Thomas ADÈS (b. 1971)
Arcadiana op. 12 (1994) [19:03]
Piano Quintet (2000) [21:45]
The Four Quarters op. 28 (2010) [17:26]
DoelenKwartet Rotterdam
Dimitri Vassilakis (piano)
rec. 2016, Juriaanse Zaal, De Doelen, Rotterdam
CYBELE RECORDS SACD 261603 [58:10]
This is another superbly recorded and performed disc from Cybele. Thomas Adès’s chamber music has proven qualities on previous recordings, with none of these performances being premières. Arcadiana, written for the Endellion Quartet, is one the composer’s early successes and embodies the attractiveness of his writing, with its hints of Schubert and beautiful O Albion movement offering access points to an idiom whose complexities tread lightly. Guy Dammann in his booklet notes refers to Adès as “a figure who is constantly travelling”, his arguably eclectic but always deeply personal language “perhaps most like Fauré… endlessly mining the musical subjunctive for a glimpse of something truly unspoiled.”
This is certainly true of the Piano Quintet, which develops over a single movement and has its structural and occasional fragmentary glimpses of a rich musical ancestry, but for the most part retains an unswerving aim towards climactic passages that are both classical in structure and pure Adès in content. The abstraction here is always transparent, either in dynamics and voicing, or in clarity of intent when it comes to the high drama of the most forceful moments.
The elusive but never entirely absent beauties in Adès’s chamber works continue in The Four Quarters. The title is a pictorial reference, with Corot’s ‘The Four Times of Day’ illustrating the score, but Guy Dammann hears the music as less focussed on the imagery and more “on moments of consciousness.” Moving from nocturnal atmospheres, with elongated stresses and delayed cadence, the work takes us to the pizzicato vibrancy of Morning Dew, emerging into Day with its feeling of passing time underpinned by an ostinato pedal tone in the second violin. The final movement is entitled The Twenty-Fifth Hour, “a reference to the idea of time outside time.” This takes material from the previous movements filtered through a shift towards apotheosis.
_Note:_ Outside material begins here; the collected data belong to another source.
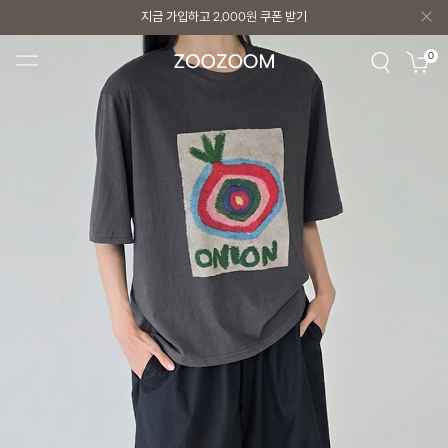
지금 가입하고
2,000원
쿠폰 받기
지금 가입하고
2,000원
쿠폰 받기
0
I last came across Adès’s Arcadiana with the Danish String Quartet on the ECM label (review), but there is also the dedicatee Endellion Quartet on EMI/Warner (review), and the Calder Quartet on Signum Classics (review), whose release duplicates this Cybele programme in all but order of play. As a direct comparison I would find it hard to come down firmly either way as both recordings are excellent, the Signum recording including Adès himself at the piano for the Piano Quintet. The Calder Quartet feels closer to the composer’s notation, while the DoelenKwartet is more ‘romantic’ to my ears, or less deliberately avant-garde in technique: digging less deeply with the dynamic extremes and pinging less sharply with the pizzicati but keeping us closely involved with the music by choosing a more poised and ‘classical’ approach. I’m a big fan of Cybele’s SACD binaural headphone recordings and that might tip the balance in their favour, but in the end true Adès fans will have to decide for themselves which they prefer.